There is still, surprisingly, quite a number of VCs prepared to back small startups, or at least that’s what they’re saying. Parson said the music industry was littered with dead corpses but the two Swedes who started it were thinking of building a billion dollar company from the start. They were cautious about investors and wanted to choose the right investor. Well, he would say that, wouldn’t he? But he said European VCs don’t always concentrate on the right thing.
Cuatrecacas said he doesn’t spend a lot of time with VCs these days. Starting a business is very hard work with lots of tears, and most companies he’s sold have had ups and down several times, and it’s not restricted just to European or American companies. It’s important to get feedback from not just your customers but your staff too.
Europeans, said Veerse, make better technology than Americans. He said he finds much more substantial technology from European companies.
Tina Baker, a lawyer from Brown Rudnick and American, wants to say something about this, but she will have her chance in a few minutes, I have no doubt whatever about that. Did I say that there’s a civil servant from UK Trade & Investment here? I don’t think she likes the press.
Coe said he has seen a lot of Germans in Brazil and China.
Baker said she had noticed American VCs didn’t want to invest in European startups. She said she thinks there aren’t enough players in Europe to buy all the companies that are starting. The differences between the countries means it’s very difficult for Americans to understand the small countries all speaking different languages and it has been hard for people to cross borders.
Brooklyn-born Tina Baker said it was very important for entrepeneurs not to be “dragged along”, drag along only happens when the company is down the tube and it’s a bar sale.
Cuatrecasas said that market conditions are fragile out there, and have been since 2008. There’s no reason why an economic collapse can’t happen again. If you’re going to do something, he said, you should do that in the next year and a half.

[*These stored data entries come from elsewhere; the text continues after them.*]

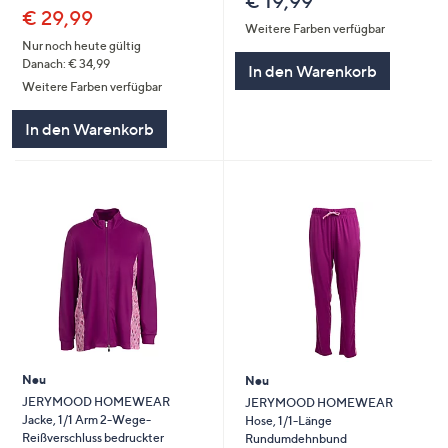
€ 19,99
€ 29,99
Weitere Farben verfügbar
Nur noch heute gültig
Danach: € 34,99
In den Warenkorb
Weitere Farben verfügbar
In den Warenkorb
Neu
Neu
JERYMOOD HOMEWEAR
JERYMOOD HOMEWEAR
Jacke, 1/1 Arm 2-Wege-
Hose, 1/1-Länge
Reißverschluss bedruckter
Rundumdehnbund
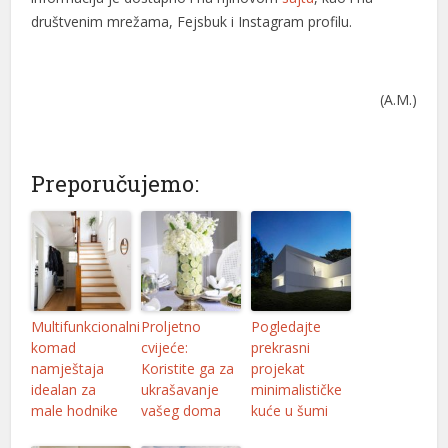
društvenim mrežama, Fejsbuk i Instagram profilu.
(A.M.)
Preporučujemo:
Multifunkcionalni
Proljetno
Pogledajte
komad
cvijeće:
prekrasni
namještaja
Koristite ga za
projekat
idealan za
ukrašavanje
minimalističke
male hodnike
vašeg doma
kuće u šumi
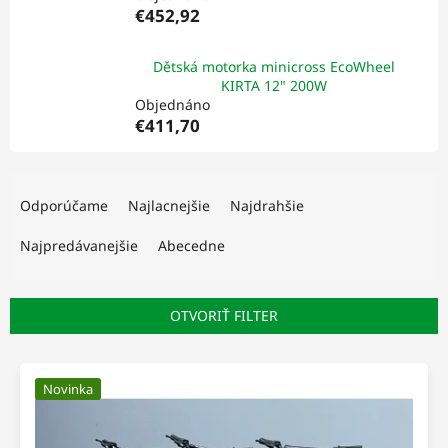
€452,92
Dětská motorka minicross EcoWheel
KIRTA 12" 200W
Objednáno
€411,70
R
a
Odporúčame
Najlacnejšie
Najdrahšie
d
e
Najpredávanejšie
Abecedne
n
i
e
OTVORIŤ FILTER
p
r
V
o
ý
Novinka
d
p
u
i
k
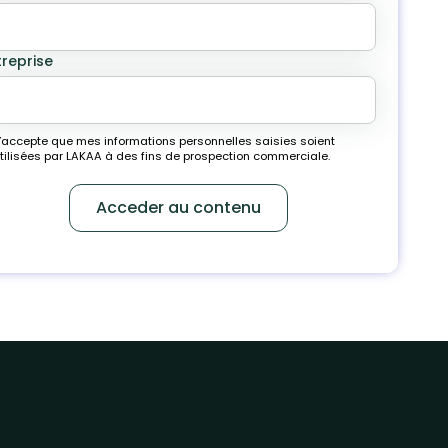
treprise
’accepte que mes informations personnelles saisies soient
tilisées par LAKAA à des fins de prospection commerciale.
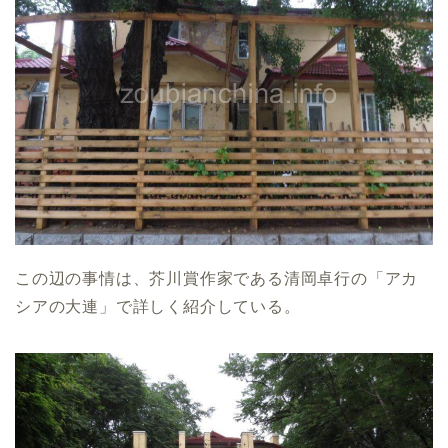
この辺の事情は、芥川賞作家である清岡卓行の「アカ
シアの大連」で詳しく紹介している。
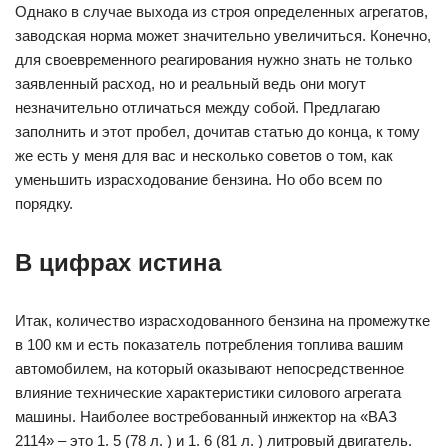
Однако в случае выхода из строя определенных агрегатов,
заводская норма может значительно увеличиться. Конечно,
для своевременного реагирования нужно знать не только
заявленный расход, но и реальный ведь они могут
незначительно отличаться между собой. Предлагаю
заполнить и этот пробел, дочитав статью до конца, к тому
же есть у меня для вас и несколько советов о том, как
уменьшить израсходование бензина. Но обо всем по
порядку.
В цифрах истина
Итак, количество израсходованного бензина на промежутке
в 100 км и есть показатель потребления топлива вашим
автомобилем, на который оказывают непосредственное
влияние технические характеристики силового агрегата
машины. Наиболее востребованный инжектор на «ВАЗ
2114» – это 1. 5 (78 л. ) и 1. 6 (81 л. ) литровый двигатель.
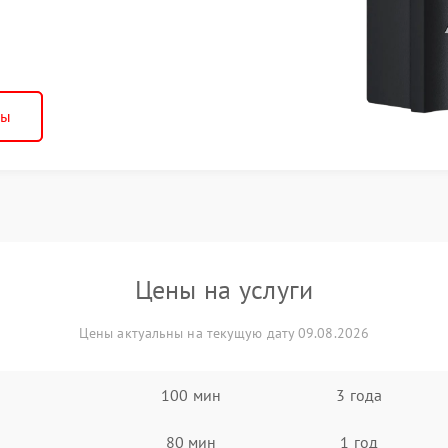
ны
Цены на услуги
Цены актуальны на текущую дату 09.08.2026
100 мин
3 года
80 мин
1 год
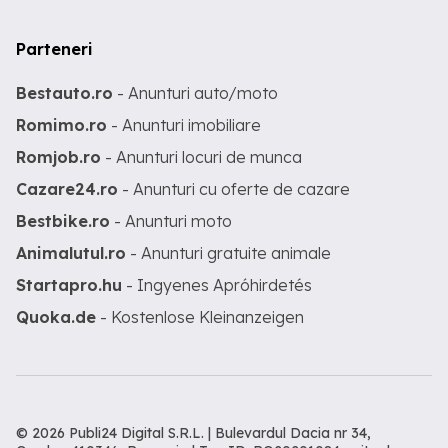
Parteneri
Bestauto.ro
- Anunturi auto/moto
Romimo.ro
- Anunturi imobiliare
Romjob.ro
- Anunturi locuri de munca
Cazare24.ro
- Anunturi cu oferte de cazare
Bestbike.ro
- Anunturi moto
Animalutul.ro
- Anunturi gratuite animale
Startapro.hu
- Ingyenes Apróhirdetés
Quoka.de
- Kostenlose Kleinanzeigen
© 2026 Publi24 Digital S.R.L. | Bulevardul Dacia nr 34,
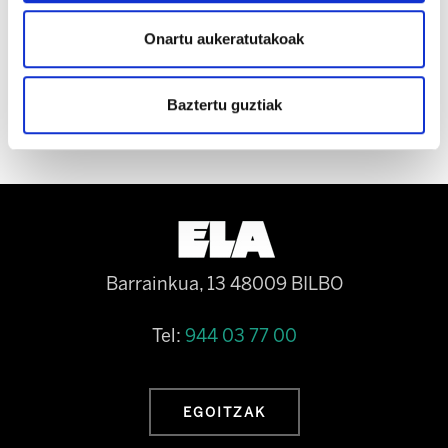
dute balio izan langileen lanpostuak eta lan-
baldintza bermatzeko, akordiorik gabe bukatuz
Onartu aukeratutakoak
prozesua.
Baztertu guztiak
Barrainkua, 13 48009 BILBO
Tel:
944 03 77 00
EGOITZAK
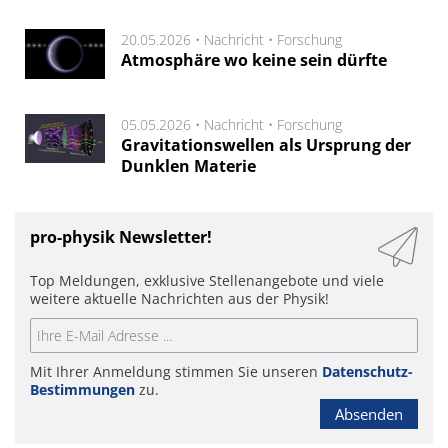
20.05.2026 •
Nachricht
•
Forschung
Atmosphäre wo keine sein dürfte
05.05.2026 •
Nachricht
•
Forschung
Gravitationswellen als Ursprung der
Dunklen Materie
pro-physik Newsletter!
Top Meldungen, exklusive Stellenangebote und viele
weitere aktuelle Nachrichten aus der Physik!
Mit Ihrer Anmeldung stimmen Sie unseren
Datenschutz-
Bestimmungen
zu.
Absenden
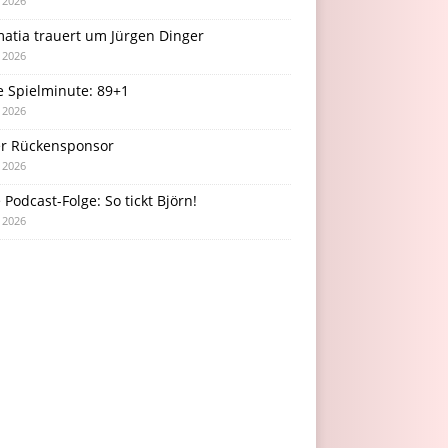
i 2026
atia trauert um Jürgen Dinger
i 2026
e Spielminute: 89+1
i 2026
r Rückensponsor
i 2026
Podcast-Folge: So tickt Björn!
i 2026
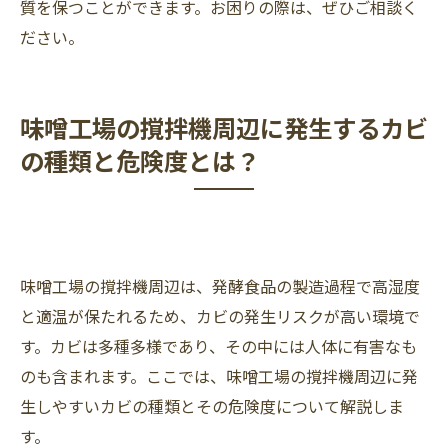
質を保つことができます。お困りの際は、ぜひご相談く
ださい。
味噌工場の撹拌機周辺に発生するカビ
の種類と危険度とは？
味噌工場の撹拌機周辺は、発酵食品の製造過程で高湿度
と適温が保たれるため、カビの発生リスクが高い環境で
す。カビは多種多様であり、その中には人体に有害なも
のも含まれます。ここでは、味噌工場の撹拌機周辺に発
生しやすいカビの種類とその危険度について解説しま
す。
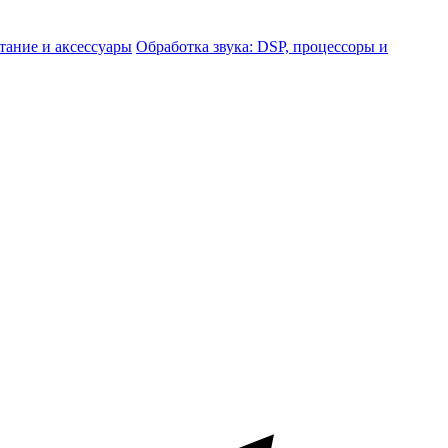
тание и аксессуары
Обработка звука: DSP, процессоры и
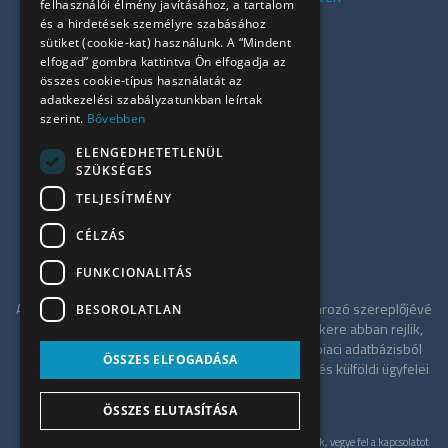
felhasználói élmény javításához, a tartalom
Kiadó azonnali irodák
és a hirdetések személyre szabásához
sütiket (cookie-kat) használunk. A “Mindent
Összes iroda
elfogad” gombra kattintva Ön elfogadja az
Szolgáltatásaink
összes cookie-típus használatát az
Referenciák
adatkezelési szabályzatunkban leírtak
szerint.
Bővebben
Kapcsolat
Irodapiaci hírek
ELENGEDHETETLENÜL
SZÜKSÉGES
+36 30 949 9709
TELJESÍTMÉNY
info@ujiroda.hu
CÉLZÁS
www.ujiroda.hu
FUNKCIONALITÁS
Az ÚjIroda a Tower-International tagjaként meghatározó szereplőjévé
BESOROLATLAN
vált a budapesti irodapiacnak. Szolgáltatásának sikere abban rejlik,
hogy független tanácsadóként a teljes irodaház-piaci adatbázisból
ÖSSZES ELFOGADÁSA
merítve a legkedvezőbb alkupozíciót kínálja hazai és külföldi ügyfelei
számára.
ÖSSZES ELUTASÍTÁSA
Gyöngyösi
Ajánlatkérés
Zoltán
© UjIroda 2026. Minden jog fenntartva. Konkrét ajánlatért, kérjük, vegye fel a kapcsolatot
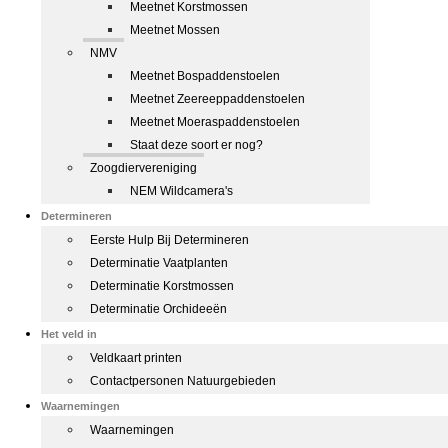
Meetnet Korstmossen
Meetnet Mossen
NMV
Meetnet Bospaddenstoelen
Meetnet Zeereeppaddenstoelen
Meetnet Moeraspaddenstoelen
Staat deze soort er nog?
Zoogdiervereniging
NEM Wildcamera's
Determineren
Eerste Hulp Bij Determineren
Determinatie Vaatplanten
Determinatie Korstmossen
Determinatie Orchideeën
Het veld in
Veldkaart printen
Contactpersonen Natuurgebieden
Waarnemingen
Waarnemingen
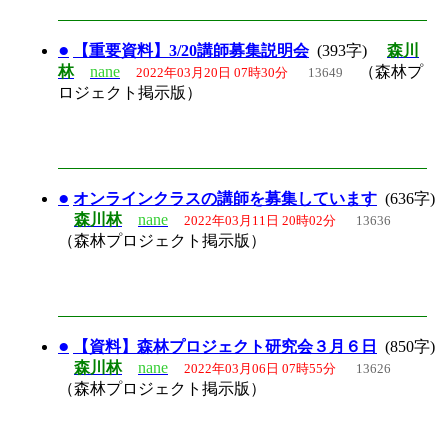
●
【重要資料】3/20講師募集説明会
(393字)
森川
林
nane
（森林プ
2022年03月20日 07時30分
13649
ロジェクト掲示版）
●
オンラインクラスの講師を募集しています
(636字)
森川林
nane
2022年03月11日 20時02分
13636
（森林プロジェクト掲示版）
●
【資料】森林プロジェクト研究会３月６日
(850字)
森川林
nane
2022年03月06日 07時55分
13626
（森林プロジェクト掲示版）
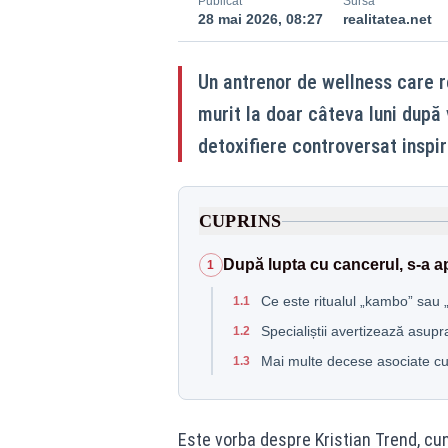
Publicat
Sursă
28 mai 2026, 08:27
realitatea.net
Un antrenor de wellness care r
murit la doar câteva luni după v
detoxifiere controversat inspir
CUPRINS
După lupta cu cancerul, s-a a
1
Ce este ritualul „kambo” sau 
1.1
Specialiștii avertizează asupr
1.2
Mai multe decese asociate cu
1.3
Este vorba despre Kristian Trend, cu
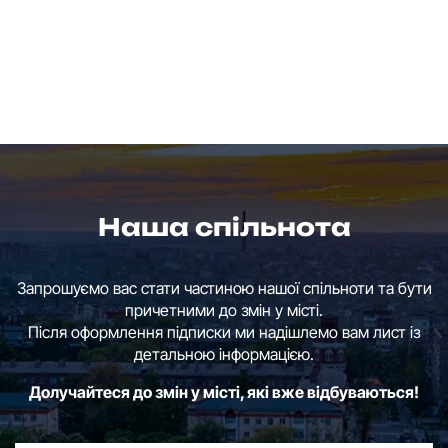
Наша спільнота
Запрошуємо вас стати частиною нашої спільноти та бути
причетними до змін у місті.
Після оформлення підписки ми надішлемо вам лист із
детальною інформацією.
Долучайтеся до змін у місті, які вже відбуваються!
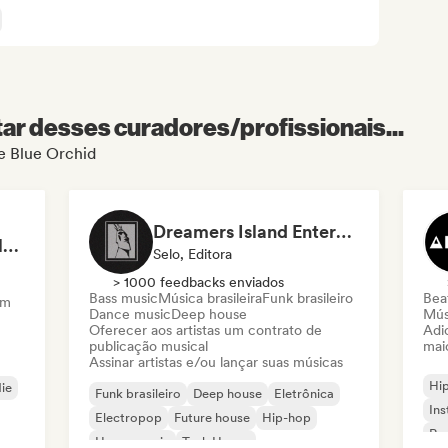
r desses curadores/profissionais...
de Blue Orchid
Dreamers Island Entertainment
Rob Tavaglione/Catalyst Recording
Selo, Editora
> 1000 feedbacks enviados
Bass music
Música brasileira
Funk brasileiro
Beat
am
Dance music
Deep house
Mús
Oferecer aos artistas um contrato de
Adic
publicação musical
mai
Assinar artistas e/ou lançar suas músicas
Hi
die
Funk brasileiro
Deep house
Eletrônica
Ins
Electropop
Future house
Hip-hop
Rap
House music
Tech House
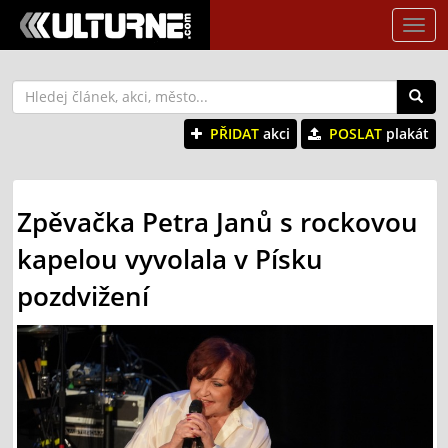
Tog
nav
PŘIDAT
akci
POSLAT
plakát
Zpěvačka Petra Janů s rockovou
kapelou vyvolala v Písku
pozdvižení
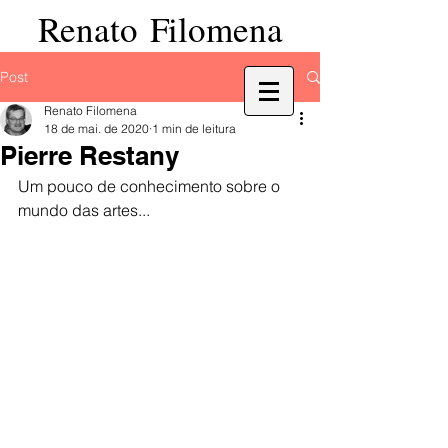
Renato Filomena
Post
Renato Filomena
18 de mai. de 2020
1 min de leitura
Pierre Restany
Um pouco de conhecimento sobre o 
mundo das artes...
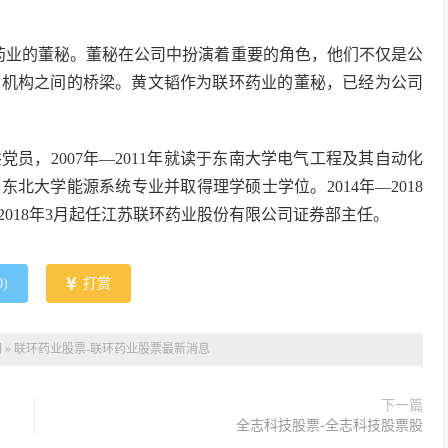
联环药业的董秘。董秘在公司中扮演着重要的角色，他们不仅是公
管机构之间的桥梁。黄文韬作为联环药业的董秘，已经为公司
党员，2007年—2011年就读于东南大学电气工程及其自动化
国东北大学能源系统专业并取得理学硕士学位。2014年—2018
018年3月起任江苏联环药业股份有限公司证券部主任。
0
)
打赏
网
»
联环药业股票-联环药业股票最新消息
下一篇
全志科技股票-全志科技股票股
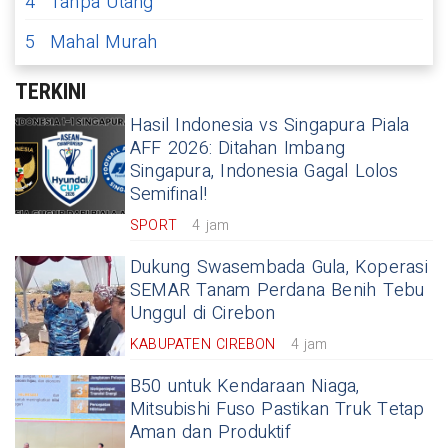
4
Tanpa Utang
5
Mahal Murah
TERKINI
Hasil Indonesia vs Singapura Piala
AFF 2026: Ditahan Imbang
Singapura, Indonesia Gagal Lolos
Semifinal!
SPORT
4 jam
Dukung Swasembada Gula, Koperasi
SEMAR Tanam Perdana Benih Tebu
Unggul di Cirebon
KABUPATEN CIREBON
4 jam
B50 untuk Kendaraan Niaga,
Mitsubishi Fuso Pastikan Truk Tetap
Aman dan Produktif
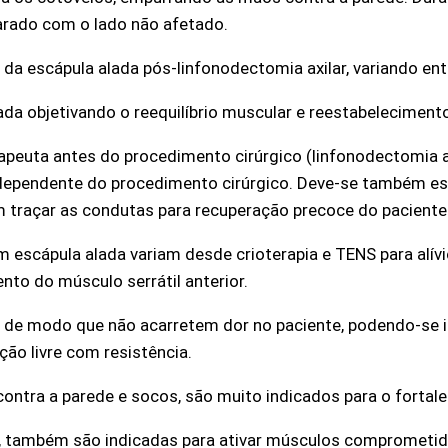
arado com o lado não afetado.
a da escápula alada pós-linfonodectomia axilar, variando en
ada objetivando o reequilíbrio muscular e reestabeleciment
apeuta antes do procedimento cirúrgico (linfonodectomia axi
dependente do procedimento cirúrgico. Deve-se também es
 traçar as condutas para recuperação precoce do paciente
m escápula alada variam desde crioterapia e TENS para alív
nto do músculo serrátil anterior.
 de modo que não acarretem dor no paciente, podendo-se in
ão livre com resistência.
ontra a parede e socos, são muito indicados para o fortale
, também são indicadas para ativar músculos comprometid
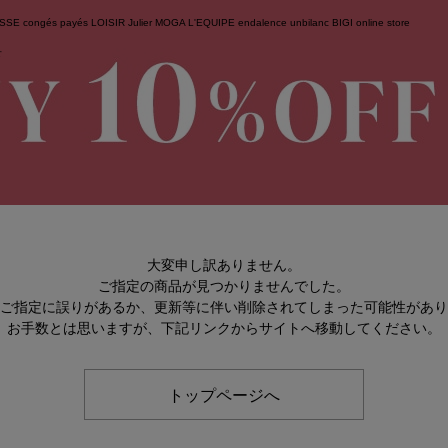
ESSE
congés payés
LOISIR
Julier
MOGA
L'EQUIPE
endalence
unbilanc
BIGI online store
せ
大変申し訳ありません。
ご指定の商品が見つかりませんでした。
のご指定に誤りがあるか、更新等に伴い削除されてしまった可能性があ
お手数とは思いますが、下記リンクからサイトへ移動してください。
トップページへ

VCs won’t even open the door to companies in the solar PV business, said Mueller-Veerse. The lack of funding is still a big problem in Europe. Investors want companies to be profitable but also say companies are not growing fast enough. VCs, eh? Investors don’t have the pockets required to follow things through.
I’d have liked the panel to talk more about the total lack of confidence everyone seems to be suffering from these days. Cuatrecasas alluded to it. But there probably isn’t enough time, the session is running out of time.